You must know Him and His voice to survive in these last days.  How can that happen when so many other voices are rallying for your affection?  The metaphor is twofold: since we are the church, we also are the stones that will be “thrown down.”  Why would God do that?  So He can rebuild His Church the way He intended, the bright radiant bride who loves Him more than doctrine, more than ministry, more than life itself!  He is longing for a bride who is ready for her husband with only One affection and One desire: Jesus! 

 A great falling away must happen, not from the faith but from the idols of denomination, tradition, personal status, and business.  Repent now so you can fall into the arms of the One who loves you, the One who promises to teach you all things (John 14:26), the One who tires from so many taking His place on the arm of His bride, the One who pursues you (Luke 15:8, Matthew 18:12), the One who refuses to let something or someone else steal your gaze. 
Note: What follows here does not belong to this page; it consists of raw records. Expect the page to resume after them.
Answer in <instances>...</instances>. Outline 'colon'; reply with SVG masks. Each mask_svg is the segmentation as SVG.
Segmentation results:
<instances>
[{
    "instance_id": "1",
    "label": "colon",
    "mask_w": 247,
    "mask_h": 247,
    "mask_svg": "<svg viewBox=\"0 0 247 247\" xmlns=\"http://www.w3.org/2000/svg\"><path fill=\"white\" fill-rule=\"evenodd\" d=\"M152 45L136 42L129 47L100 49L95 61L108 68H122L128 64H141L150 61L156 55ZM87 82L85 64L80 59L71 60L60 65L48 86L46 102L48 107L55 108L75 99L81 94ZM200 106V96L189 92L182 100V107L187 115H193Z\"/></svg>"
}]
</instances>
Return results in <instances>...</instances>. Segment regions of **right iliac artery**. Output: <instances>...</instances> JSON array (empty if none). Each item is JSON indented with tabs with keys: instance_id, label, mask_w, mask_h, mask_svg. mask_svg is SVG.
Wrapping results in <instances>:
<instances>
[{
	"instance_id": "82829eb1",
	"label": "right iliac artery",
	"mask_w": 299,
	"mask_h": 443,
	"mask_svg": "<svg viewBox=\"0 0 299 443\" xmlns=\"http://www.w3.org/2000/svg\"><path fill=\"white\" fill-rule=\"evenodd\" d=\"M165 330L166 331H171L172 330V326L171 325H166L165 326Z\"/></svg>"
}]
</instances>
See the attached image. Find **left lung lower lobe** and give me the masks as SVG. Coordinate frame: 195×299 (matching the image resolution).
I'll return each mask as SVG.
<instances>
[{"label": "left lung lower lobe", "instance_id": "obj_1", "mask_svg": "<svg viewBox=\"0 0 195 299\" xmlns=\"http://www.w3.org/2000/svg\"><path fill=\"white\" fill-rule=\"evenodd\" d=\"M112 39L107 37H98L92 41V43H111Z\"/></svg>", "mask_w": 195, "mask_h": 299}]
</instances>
Doctrines and traditions once served us, for healing and deliverance and even learning.  There was grace to enter into a doctrine of choice that comforted, that felt safe, but that time has passed.  Today shepherds, prophets, pastors, and apostles you must gather your sheep into the fold of Christ with Jesus as our resting place.

My people have been lost sheep; their shepherds have led them astray [to favorite places of idolatry] on mountains [that seduce]. They have gone from [one sin to another] mountain to hill; they have forgotten their [own] resting-place. (Jeremiah 50:6 AMP). 

Nothing else matters now.  The bride of Christ must come together without division.  Your choice is clear: love a church and its doctrine, or love Christ.  Doctrine can be used so easily to lead us into following someone with political and miraculous status.  Don’t do it!!!  Follow Christ! 

“Do not arouse or awaken love until it so desires” (Song of Solomon 8:4 NIV).  God is Love (1 John 4:8), my brothers and sisters, and He desires this love to be aroused now!  The ancient path is here–know Christ.  Go to Him now.  It’s not too late; the hour is short.